Les fils de l'homme est âpre, rude et brutal. Plongée sans concessions dans un futur que l'espoir a abandonné, en résonance de notre actualité mais aussi d'autres références prestigieuses du genre (1984 et autres classiques), Cuaron déroule son projet comme un film de guerre. Cette caméra flottante, ces plans-séquences, certes visibles, mais dont la puissance et l'intensité viennent compléter à merveille la narration complètement désespérée du reste du film. Les fils de l'homme n'est pas seulement une référence instantanée de la science-fiction sur grand écran, il est aussi l'accomplissement de l'un des cinéastes les plus ambitieux et transcendants du moment. Infernal et étouffant, travaillé mais subtil, terrible et magnifique : un coup de maître.

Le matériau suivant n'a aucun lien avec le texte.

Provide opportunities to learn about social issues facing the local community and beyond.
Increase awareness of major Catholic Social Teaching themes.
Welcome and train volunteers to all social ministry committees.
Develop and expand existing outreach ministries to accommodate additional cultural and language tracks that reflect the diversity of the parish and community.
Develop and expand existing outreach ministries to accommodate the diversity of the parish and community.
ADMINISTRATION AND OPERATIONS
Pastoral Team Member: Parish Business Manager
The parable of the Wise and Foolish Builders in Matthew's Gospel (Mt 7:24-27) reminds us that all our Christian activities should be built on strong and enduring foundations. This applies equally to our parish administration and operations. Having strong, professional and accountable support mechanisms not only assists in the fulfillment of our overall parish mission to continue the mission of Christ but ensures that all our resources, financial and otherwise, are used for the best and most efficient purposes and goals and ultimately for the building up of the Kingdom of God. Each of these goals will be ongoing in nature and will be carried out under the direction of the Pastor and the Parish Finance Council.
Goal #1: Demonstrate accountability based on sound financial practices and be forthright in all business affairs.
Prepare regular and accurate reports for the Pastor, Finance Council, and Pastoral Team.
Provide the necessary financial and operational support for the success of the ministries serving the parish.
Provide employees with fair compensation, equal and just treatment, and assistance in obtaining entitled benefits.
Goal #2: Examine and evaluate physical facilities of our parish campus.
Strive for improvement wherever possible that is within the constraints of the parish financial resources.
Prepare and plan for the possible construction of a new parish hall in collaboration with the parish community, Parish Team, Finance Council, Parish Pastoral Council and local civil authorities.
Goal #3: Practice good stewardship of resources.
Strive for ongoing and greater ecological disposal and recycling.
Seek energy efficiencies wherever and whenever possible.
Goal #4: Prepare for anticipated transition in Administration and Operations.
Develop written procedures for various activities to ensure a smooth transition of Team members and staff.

Un désert de glace : le décor effrayant de ce froid éternel est peut-être le plateau le film d'horreur ultime. John Carpenter l'a compris, The Thing, remake lointain d'une série B des années 50, est une oeuvre unique, faite de sous-entendus et de la construction lente et pesante de son propre mystère. Pour faire un film de monstre, Carpenter ne montre presque jamais ce dernier - non pas par manque de moyens, mais pour brouiller plus que jamais l'imaginaire de son spectateur. La peur se créé d'elle-même, ineffable, alors que le monde s'écroule en silence. Le mal semble surgir de n'importe où, et c'est cette ambiguïté totale vis à vis de ses protagonistes qui donne à The Thing l'intelligence d'en garder sous le coude pour rentrer dans la légende. C'est peut-être ça que devraient essayer d'assimiler beaucoup de productions horrifiques : pour effrayer, pas besoin de jump scares et de monstres visqueux. L'expectative, l'incertitude et le travail de l'ambiance ne semble pourtant être réservées qu'aux plus grands. Un modèle du genre.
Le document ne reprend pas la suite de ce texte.